To take an example, International Relations as a discipline is almost undergoing a nomenclature adjustment into Global International Relations. Where is that coming from? It cannot be accounted for without referencing Stanley Hoffman’s 1997 essay, “An American Social Science: International Relations”, irrepressible voices such as Bristol University’s Gurminder Bhambra or LSE’s Tarak Barkawi who specifically maintained that social science has problematised empire out of knowledge and the works of the early ‘dissidents’ in IRs in the late 1980s. subsequently, the ‘worlding Beyond the West’ series in International Relations capturing this shift has transformed into a phenomenon. This is a significant part of the struggle for hegemony or against hegemonic scripts since the concepts, theories and methods they advance partake in mostly disrupting hegemonic scripts. None of this seems to be reflected in our International Relations, Political Science in Nigeria. Instead, Department of Political Science and History in many of the universities are engaged in the laughable fighting over where International Relations belongs. The world has gone beyond that.
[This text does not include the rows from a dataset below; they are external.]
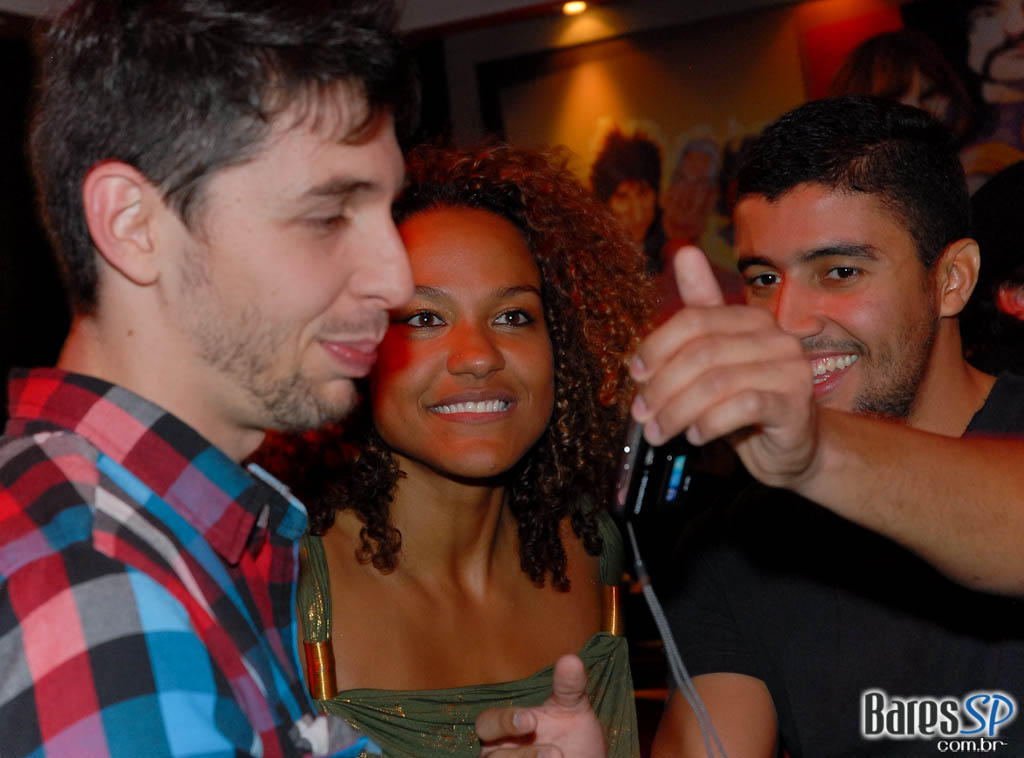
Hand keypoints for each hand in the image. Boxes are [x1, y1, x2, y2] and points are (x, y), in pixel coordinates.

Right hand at [475, 654, 605, 757]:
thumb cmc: (573, 737)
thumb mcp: (573, 710)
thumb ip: (569, 687)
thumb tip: (571, 659)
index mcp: (505, 729)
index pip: (487, 723)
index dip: (504, 722)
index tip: (532, 720)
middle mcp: (500, 753)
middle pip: (490, 756)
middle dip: (517, 755)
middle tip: (553, 752)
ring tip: (560, 757)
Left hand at [630, 246, 818, 486]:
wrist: (790, 446)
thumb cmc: (744, 399)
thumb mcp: (714, 358)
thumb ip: (697, 314)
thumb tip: (684, 251)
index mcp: (751, 319)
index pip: (693, 319)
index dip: (657, 346)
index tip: (635, 374)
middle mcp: (776, 337)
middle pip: (701, 353)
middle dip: (662, 386)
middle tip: (641, 414)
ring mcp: (791, 370)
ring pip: (717, 383)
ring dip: (677, 411)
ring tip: (659, 431)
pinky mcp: (796, 405)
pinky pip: (742, 407)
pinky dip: (709, 423)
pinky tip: (695, 436)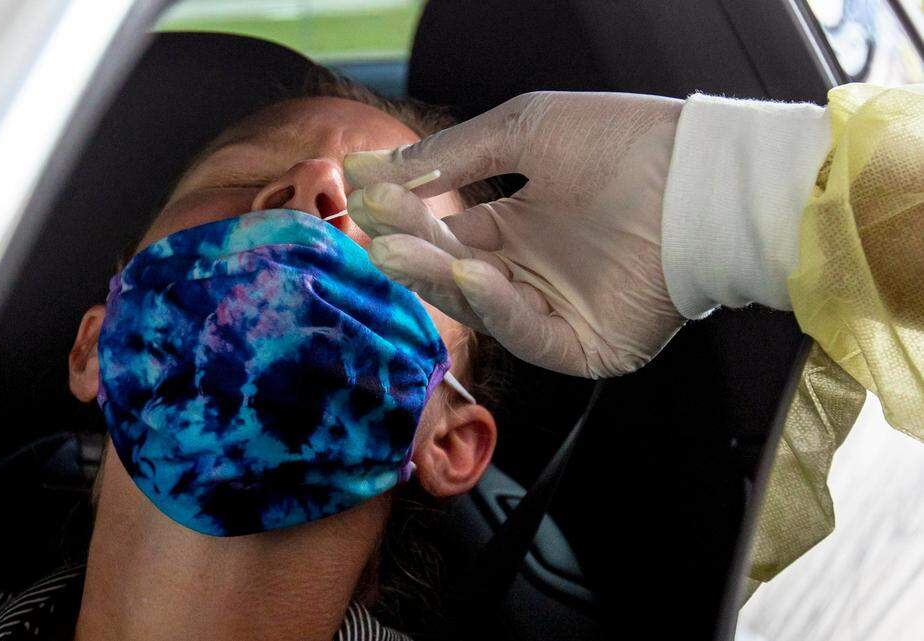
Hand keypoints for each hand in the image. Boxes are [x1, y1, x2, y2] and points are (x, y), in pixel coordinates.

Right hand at [344, 92, 685, 377]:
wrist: (701, 170)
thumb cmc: (623, 142)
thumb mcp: (522, 134)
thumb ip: (447, 157)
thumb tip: (368, 169)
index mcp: (519, 230)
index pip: (446, 235)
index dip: (406, 221)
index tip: (363, 200)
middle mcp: (532, 275)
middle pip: (453, 274)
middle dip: (412, 251)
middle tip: (372, 232)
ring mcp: (556, 312)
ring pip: (480, 308)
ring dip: (437, 278)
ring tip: (394, 251)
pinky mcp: (583, 346)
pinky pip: (526, 334)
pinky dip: (495, 306)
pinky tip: (468, 270)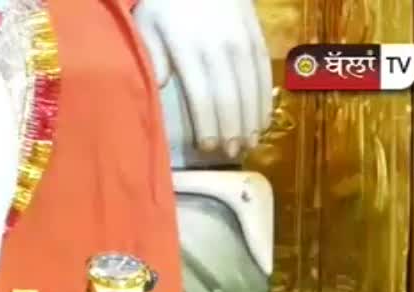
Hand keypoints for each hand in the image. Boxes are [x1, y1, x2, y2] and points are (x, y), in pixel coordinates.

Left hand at [134, 0, 272, 158]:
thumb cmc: (168, 5)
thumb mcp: (148, 25)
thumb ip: (153, 57)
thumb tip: (161, 86)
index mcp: (189, 48)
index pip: (202, 95)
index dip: (207, 125)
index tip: (208, 148)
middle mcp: (220, 47)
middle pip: (229, 96)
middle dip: (231, 130)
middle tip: (231, 154)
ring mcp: (243, 41)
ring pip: (251, 88)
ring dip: (250, 120)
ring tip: (248, 145)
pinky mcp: (258, 37)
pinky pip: (265, 73)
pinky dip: (265, 100)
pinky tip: (263, 120)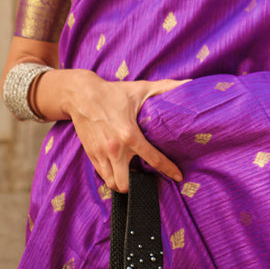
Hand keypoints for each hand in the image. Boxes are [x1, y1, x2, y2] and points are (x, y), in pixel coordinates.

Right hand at [57, 69, 184, 191]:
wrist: (80, 95)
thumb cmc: (113, 92)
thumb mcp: (141, 88)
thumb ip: (166, 88)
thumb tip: (189, 83)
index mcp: (130, 135)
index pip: (154, 159)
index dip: (169, 170)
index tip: (178, 177)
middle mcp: (114, 148)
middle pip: (126, 183)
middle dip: (137, 185)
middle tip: (144, 176)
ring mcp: (100, 153)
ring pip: (112, 183)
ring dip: (122, 183)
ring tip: (130, 175)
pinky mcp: (91, 154)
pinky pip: (101, 175)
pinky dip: (110, 176)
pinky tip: (118, 168)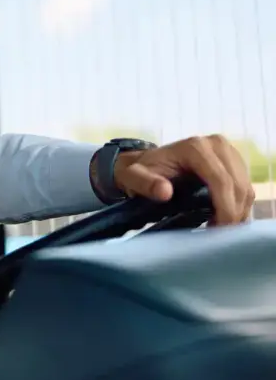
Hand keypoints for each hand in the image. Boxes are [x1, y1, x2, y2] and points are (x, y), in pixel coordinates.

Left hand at [112, 135, 254, 224]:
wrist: (146, 163)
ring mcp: (228, 151)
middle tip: (220, 235)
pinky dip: (240, 206)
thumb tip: (165, 192)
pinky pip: (245, 188)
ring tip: (221, 229)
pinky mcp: (234, 161)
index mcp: (196, 147)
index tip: (218, 229)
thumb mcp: (133, 177)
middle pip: (238, 184)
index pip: (220, 180)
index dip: (224, 207)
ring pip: (245, 187)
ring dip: (239, 211)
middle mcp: (216, 144)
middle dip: (233, 213)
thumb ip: (146, 184)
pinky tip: (226, 219)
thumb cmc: (140, 171)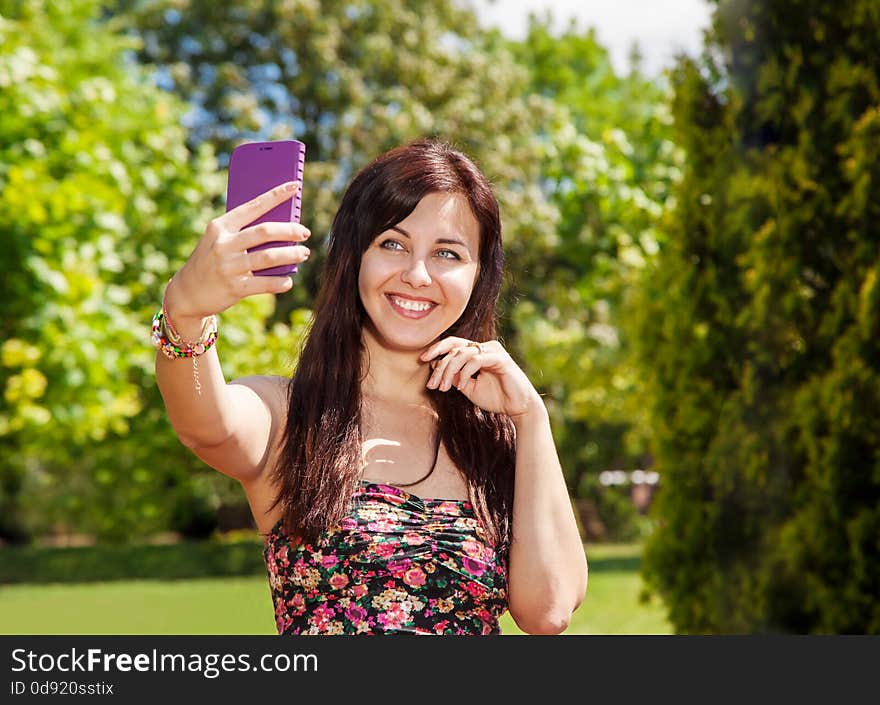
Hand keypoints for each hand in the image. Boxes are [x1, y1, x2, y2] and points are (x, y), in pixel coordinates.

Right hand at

The politics of ontology is that it is very easy to overcome. The overarching paradigm which will drive it will be an area of a huge debate but the process can start with recovering the Ibadan School of History. There is no alternative to it because the argument that made orality a credible source of knowledge can be generalised. The achievement of the Ibadan School of History is, arguably, reducible to that. This is urgent because knowledge structure changes every time there is a geopolitical shift as is currently unfolding with the unfolding of China as a great power. If not now, then there may be no Olorodes or those who have seen the changing phases of this crisis to remind us about it when we might wake up to its consequences.
From hindsight, we should not shy away from throwing potshots at our dear Olorodes: there are no reasons why they didn’t become Vice-Chancellors and reshape the universities up to a point. They were, morally, ethically, ideologically and academically, as qualified if not more qualified than anyone else in the system then. Although VCs in those days followed the logic of the university idea, things might not have degenerated to where they are now if the Olorodes took over in Ife, Zaria, UNILAG, UNIJOS, UNN, UNICAL and many more. Prof Olorode is forgivable, having written this booklet, especially if he could use the next few weeks to expand it into a fuller text and get it republished.